After reading the data below, copy out every line that contains the word "linecap".

+++ Records for the task

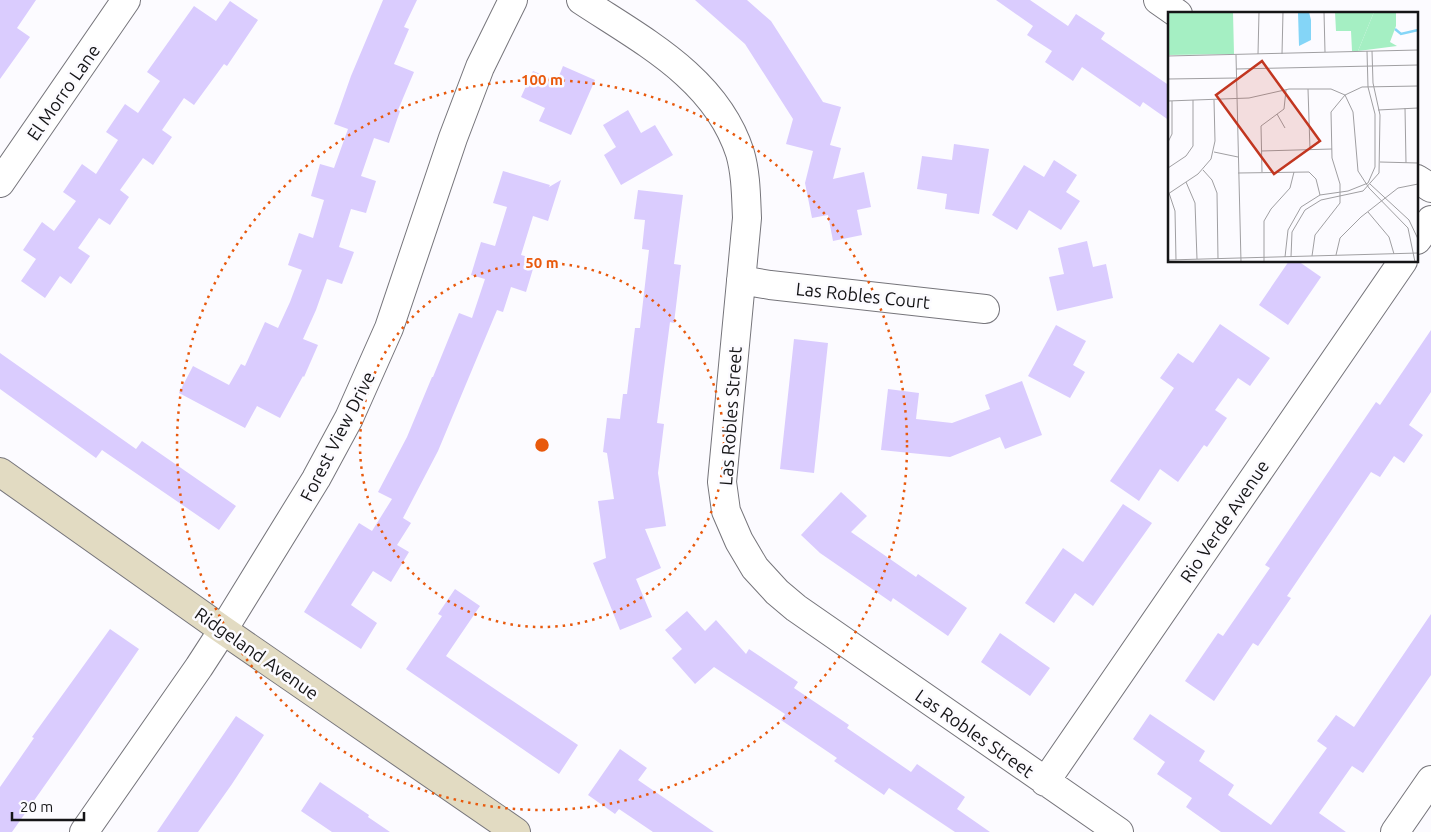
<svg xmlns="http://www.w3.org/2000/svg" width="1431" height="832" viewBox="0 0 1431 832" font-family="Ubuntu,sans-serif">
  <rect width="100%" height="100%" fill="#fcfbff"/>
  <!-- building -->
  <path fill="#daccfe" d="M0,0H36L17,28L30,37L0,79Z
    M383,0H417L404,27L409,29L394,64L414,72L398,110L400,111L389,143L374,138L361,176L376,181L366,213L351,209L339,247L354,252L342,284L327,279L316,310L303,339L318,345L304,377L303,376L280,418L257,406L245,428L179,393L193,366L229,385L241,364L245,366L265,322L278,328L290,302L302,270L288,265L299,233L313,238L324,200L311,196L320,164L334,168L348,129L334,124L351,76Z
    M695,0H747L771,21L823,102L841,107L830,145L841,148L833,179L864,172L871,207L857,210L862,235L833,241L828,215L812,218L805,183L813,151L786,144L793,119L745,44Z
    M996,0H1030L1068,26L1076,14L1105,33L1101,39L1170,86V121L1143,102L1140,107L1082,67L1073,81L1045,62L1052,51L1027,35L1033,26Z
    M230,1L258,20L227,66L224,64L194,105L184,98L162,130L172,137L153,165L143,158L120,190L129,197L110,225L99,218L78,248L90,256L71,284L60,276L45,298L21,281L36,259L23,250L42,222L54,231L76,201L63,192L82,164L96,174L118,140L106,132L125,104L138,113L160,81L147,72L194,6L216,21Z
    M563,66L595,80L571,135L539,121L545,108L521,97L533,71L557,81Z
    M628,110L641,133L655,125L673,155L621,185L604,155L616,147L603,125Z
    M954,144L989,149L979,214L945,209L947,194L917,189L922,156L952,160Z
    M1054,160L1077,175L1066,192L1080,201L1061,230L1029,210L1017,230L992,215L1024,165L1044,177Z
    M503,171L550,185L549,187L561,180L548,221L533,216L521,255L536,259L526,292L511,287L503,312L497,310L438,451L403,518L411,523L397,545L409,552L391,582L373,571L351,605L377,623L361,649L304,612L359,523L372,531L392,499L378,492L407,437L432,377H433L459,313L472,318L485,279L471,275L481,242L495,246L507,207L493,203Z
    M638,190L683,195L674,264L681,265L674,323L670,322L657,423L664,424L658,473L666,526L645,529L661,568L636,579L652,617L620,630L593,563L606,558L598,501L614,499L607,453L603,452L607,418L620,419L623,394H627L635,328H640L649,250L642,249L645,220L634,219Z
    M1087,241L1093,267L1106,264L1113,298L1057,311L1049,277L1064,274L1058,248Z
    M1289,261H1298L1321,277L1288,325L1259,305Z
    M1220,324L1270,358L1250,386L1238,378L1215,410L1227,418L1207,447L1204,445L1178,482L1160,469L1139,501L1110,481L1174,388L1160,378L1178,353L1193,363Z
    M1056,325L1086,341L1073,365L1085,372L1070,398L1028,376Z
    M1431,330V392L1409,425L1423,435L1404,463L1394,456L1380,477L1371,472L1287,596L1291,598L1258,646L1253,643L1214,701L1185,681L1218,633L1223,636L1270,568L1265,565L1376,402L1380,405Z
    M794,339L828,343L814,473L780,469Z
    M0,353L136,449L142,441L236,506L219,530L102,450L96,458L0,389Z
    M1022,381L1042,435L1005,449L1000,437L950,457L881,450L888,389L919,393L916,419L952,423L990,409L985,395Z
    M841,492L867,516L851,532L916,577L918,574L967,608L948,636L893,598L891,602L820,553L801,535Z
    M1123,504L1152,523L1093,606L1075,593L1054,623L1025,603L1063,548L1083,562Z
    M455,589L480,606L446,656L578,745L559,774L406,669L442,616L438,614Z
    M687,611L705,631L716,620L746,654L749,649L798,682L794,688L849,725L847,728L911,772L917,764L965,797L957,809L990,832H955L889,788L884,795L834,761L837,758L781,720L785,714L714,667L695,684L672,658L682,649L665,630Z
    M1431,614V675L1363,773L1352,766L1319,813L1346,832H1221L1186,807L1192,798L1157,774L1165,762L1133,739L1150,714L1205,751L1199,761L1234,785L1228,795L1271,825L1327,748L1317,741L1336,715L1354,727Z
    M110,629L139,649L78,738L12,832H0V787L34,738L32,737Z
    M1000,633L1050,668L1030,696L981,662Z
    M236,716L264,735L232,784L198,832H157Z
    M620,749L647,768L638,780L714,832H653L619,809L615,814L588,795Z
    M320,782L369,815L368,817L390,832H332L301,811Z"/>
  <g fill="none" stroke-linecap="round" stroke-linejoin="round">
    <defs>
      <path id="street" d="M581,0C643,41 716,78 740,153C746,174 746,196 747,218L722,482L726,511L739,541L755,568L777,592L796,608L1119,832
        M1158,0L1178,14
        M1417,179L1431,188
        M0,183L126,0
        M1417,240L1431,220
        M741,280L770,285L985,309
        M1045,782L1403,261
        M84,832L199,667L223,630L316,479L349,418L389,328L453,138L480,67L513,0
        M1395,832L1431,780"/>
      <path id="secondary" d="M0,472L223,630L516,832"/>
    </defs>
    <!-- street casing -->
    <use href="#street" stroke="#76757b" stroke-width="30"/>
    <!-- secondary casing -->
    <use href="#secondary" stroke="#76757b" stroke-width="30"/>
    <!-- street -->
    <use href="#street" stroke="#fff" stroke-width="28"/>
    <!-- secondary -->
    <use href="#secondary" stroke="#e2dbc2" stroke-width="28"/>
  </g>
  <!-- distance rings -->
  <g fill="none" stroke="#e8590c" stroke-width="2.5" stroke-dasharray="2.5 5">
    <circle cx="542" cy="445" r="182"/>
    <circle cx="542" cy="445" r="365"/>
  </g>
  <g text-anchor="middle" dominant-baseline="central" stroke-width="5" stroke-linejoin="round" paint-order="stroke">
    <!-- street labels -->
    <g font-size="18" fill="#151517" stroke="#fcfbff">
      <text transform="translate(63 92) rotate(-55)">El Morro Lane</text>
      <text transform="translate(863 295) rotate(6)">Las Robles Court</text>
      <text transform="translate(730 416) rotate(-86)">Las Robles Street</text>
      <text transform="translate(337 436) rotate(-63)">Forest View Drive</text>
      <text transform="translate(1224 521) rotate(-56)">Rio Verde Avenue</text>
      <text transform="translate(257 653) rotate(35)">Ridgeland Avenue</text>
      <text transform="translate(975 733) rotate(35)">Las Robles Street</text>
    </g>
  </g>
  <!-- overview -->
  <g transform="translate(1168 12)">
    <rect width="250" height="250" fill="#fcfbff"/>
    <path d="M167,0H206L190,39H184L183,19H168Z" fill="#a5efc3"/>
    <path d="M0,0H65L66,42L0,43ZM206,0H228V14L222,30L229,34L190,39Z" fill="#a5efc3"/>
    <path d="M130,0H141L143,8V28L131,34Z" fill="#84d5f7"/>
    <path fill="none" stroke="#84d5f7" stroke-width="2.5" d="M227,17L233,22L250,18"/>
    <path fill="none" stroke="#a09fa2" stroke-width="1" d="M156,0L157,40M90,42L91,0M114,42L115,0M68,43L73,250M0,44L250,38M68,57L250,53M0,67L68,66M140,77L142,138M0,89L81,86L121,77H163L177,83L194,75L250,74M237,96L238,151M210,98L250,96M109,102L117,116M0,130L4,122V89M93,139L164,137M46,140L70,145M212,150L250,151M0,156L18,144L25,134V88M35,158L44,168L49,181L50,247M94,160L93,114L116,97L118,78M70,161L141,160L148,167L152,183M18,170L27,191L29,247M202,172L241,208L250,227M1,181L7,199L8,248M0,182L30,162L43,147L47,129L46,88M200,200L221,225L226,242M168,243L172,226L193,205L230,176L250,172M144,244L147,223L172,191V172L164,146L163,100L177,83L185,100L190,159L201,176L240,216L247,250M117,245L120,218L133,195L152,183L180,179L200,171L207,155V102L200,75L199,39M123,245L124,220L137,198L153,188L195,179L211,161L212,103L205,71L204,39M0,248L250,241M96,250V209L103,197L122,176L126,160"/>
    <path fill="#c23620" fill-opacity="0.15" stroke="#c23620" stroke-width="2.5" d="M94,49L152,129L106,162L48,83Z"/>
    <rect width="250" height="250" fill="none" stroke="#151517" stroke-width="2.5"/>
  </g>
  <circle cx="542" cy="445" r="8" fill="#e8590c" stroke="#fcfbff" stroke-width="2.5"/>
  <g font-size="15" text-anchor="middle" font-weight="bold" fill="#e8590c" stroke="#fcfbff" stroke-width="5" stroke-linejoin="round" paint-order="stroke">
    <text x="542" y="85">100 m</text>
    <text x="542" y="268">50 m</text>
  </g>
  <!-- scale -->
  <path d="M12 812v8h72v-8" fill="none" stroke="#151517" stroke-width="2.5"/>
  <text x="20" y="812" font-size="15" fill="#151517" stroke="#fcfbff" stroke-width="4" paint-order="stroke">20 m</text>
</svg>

++++++
+++ Records for the task

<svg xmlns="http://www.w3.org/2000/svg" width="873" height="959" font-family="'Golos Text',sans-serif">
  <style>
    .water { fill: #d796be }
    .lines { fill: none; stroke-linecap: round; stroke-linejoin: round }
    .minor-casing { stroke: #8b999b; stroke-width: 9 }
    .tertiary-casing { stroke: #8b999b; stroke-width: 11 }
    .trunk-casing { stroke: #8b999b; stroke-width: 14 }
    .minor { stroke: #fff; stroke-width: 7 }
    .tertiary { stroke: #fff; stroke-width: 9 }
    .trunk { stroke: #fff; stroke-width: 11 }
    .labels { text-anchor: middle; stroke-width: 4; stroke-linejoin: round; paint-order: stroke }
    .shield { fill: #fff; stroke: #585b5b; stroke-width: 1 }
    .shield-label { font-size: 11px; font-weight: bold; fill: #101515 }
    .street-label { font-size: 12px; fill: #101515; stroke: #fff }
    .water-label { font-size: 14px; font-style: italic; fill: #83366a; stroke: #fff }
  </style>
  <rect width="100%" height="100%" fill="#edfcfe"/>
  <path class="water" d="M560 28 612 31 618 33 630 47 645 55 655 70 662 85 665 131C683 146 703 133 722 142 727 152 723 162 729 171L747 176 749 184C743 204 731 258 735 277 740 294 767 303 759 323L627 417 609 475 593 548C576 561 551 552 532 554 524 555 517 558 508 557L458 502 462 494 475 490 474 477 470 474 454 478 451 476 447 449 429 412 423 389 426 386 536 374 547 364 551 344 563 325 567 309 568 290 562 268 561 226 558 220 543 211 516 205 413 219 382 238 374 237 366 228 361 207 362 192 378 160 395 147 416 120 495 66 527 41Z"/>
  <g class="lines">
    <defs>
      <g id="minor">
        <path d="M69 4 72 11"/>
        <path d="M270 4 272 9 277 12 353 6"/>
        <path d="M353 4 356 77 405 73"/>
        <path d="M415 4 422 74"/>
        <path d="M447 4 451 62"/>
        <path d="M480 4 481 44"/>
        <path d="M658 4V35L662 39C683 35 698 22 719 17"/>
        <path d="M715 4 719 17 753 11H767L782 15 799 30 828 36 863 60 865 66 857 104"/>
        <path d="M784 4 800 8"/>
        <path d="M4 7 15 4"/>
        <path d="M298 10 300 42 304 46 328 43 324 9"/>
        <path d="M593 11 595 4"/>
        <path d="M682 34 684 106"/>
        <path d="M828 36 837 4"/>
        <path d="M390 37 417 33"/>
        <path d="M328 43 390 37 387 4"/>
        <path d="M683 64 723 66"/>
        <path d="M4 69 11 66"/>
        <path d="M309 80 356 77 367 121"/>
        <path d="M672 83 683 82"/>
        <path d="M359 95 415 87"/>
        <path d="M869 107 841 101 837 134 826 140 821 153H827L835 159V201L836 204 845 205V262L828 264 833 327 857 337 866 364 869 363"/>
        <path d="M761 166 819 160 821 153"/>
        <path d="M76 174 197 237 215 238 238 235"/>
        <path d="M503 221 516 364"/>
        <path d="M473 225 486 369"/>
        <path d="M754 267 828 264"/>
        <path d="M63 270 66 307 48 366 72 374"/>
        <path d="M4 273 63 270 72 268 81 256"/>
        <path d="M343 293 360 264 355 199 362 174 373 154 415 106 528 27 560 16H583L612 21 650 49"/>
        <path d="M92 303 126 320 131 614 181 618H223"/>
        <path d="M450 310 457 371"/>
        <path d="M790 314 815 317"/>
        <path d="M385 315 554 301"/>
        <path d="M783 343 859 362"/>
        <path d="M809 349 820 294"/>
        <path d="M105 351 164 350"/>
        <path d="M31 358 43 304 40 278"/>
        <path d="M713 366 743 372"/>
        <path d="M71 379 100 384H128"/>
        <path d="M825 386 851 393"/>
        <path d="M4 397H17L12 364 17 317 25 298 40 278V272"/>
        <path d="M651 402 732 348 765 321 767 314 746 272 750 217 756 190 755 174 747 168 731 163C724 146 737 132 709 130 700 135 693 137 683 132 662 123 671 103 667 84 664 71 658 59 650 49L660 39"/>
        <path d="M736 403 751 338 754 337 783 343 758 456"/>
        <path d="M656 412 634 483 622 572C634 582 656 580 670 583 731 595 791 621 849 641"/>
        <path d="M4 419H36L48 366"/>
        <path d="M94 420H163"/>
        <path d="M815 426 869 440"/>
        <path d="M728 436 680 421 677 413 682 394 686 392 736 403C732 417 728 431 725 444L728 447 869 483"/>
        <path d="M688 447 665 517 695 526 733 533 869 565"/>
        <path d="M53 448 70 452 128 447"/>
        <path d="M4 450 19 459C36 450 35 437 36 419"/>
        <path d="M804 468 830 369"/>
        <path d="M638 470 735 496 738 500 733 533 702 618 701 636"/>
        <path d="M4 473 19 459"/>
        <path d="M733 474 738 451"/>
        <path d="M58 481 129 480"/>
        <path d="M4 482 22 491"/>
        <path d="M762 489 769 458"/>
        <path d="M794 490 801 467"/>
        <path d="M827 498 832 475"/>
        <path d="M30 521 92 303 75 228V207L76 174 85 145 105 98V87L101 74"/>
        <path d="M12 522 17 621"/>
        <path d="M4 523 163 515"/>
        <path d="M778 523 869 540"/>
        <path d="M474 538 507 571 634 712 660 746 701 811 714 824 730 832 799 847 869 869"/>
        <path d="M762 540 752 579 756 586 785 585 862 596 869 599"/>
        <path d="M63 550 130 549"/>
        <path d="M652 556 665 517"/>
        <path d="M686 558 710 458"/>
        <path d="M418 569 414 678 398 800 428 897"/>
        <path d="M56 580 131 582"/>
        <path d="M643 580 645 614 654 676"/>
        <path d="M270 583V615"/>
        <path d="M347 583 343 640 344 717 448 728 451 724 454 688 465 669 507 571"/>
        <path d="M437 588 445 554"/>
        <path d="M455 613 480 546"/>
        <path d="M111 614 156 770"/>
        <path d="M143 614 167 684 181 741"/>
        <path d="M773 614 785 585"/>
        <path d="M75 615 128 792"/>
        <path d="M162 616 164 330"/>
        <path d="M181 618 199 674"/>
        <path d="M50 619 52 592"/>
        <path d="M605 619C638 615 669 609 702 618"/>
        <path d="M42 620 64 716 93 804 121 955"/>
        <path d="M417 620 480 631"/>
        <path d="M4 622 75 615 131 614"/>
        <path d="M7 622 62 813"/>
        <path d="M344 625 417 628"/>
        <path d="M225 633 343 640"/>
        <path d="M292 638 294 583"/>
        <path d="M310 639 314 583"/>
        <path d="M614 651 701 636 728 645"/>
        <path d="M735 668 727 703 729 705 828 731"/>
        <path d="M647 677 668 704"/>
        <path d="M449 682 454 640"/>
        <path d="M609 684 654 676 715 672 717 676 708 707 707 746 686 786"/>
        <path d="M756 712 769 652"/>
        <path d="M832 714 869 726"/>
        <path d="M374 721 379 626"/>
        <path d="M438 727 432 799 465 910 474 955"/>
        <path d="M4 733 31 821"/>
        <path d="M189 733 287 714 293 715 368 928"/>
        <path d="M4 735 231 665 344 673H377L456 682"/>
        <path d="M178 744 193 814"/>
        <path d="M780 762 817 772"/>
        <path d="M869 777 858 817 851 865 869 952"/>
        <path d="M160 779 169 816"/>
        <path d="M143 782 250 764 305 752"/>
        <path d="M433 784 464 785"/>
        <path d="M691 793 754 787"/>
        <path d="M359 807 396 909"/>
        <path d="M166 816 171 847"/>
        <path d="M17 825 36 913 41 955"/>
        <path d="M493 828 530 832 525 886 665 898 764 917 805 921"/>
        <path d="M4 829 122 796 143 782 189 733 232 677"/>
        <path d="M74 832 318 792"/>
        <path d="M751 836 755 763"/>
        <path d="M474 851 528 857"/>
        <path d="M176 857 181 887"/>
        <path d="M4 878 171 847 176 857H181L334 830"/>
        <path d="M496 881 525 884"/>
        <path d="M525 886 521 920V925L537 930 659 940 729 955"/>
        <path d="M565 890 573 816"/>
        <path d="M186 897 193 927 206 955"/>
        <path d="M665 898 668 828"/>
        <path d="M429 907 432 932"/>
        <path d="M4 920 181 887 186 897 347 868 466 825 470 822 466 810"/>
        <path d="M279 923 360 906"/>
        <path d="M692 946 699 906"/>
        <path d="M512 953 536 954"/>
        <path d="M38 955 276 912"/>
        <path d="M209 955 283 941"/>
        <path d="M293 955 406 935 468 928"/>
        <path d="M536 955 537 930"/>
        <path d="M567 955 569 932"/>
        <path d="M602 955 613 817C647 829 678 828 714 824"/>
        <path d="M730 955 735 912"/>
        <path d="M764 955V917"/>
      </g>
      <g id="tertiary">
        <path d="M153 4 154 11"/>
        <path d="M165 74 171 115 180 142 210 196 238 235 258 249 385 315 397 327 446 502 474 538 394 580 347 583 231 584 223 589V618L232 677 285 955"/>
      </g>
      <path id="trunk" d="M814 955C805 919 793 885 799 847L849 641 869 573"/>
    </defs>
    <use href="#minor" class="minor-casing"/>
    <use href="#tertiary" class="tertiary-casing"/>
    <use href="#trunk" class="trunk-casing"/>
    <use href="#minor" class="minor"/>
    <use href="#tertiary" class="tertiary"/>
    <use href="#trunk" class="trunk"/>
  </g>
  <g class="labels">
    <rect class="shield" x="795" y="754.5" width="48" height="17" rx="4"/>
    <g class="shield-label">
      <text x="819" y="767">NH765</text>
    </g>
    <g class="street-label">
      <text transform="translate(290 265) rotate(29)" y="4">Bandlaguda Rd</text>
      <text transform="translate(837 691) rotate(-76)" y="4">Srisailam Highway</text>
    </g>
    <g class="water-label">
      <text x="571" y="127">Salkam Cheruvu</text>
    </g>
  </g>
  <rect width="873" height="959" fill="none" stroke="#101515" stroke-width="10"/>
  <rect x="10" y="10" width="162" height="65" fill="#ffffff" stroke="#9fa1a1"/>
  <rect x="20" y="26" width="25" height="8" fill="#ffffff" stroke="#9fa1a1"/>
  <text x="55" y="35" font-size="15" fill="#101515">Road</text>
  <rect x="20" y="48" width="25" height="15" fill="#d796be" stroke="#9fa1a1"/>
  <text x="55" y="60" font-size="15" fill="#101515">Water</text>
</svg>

++++++

Reply to the exercise.
  <g fill="none" stroke-linecap="round" stroke-linejoin="round">
    .lines { fill: none; stroke-linecap: round; stroke-linejoin: round }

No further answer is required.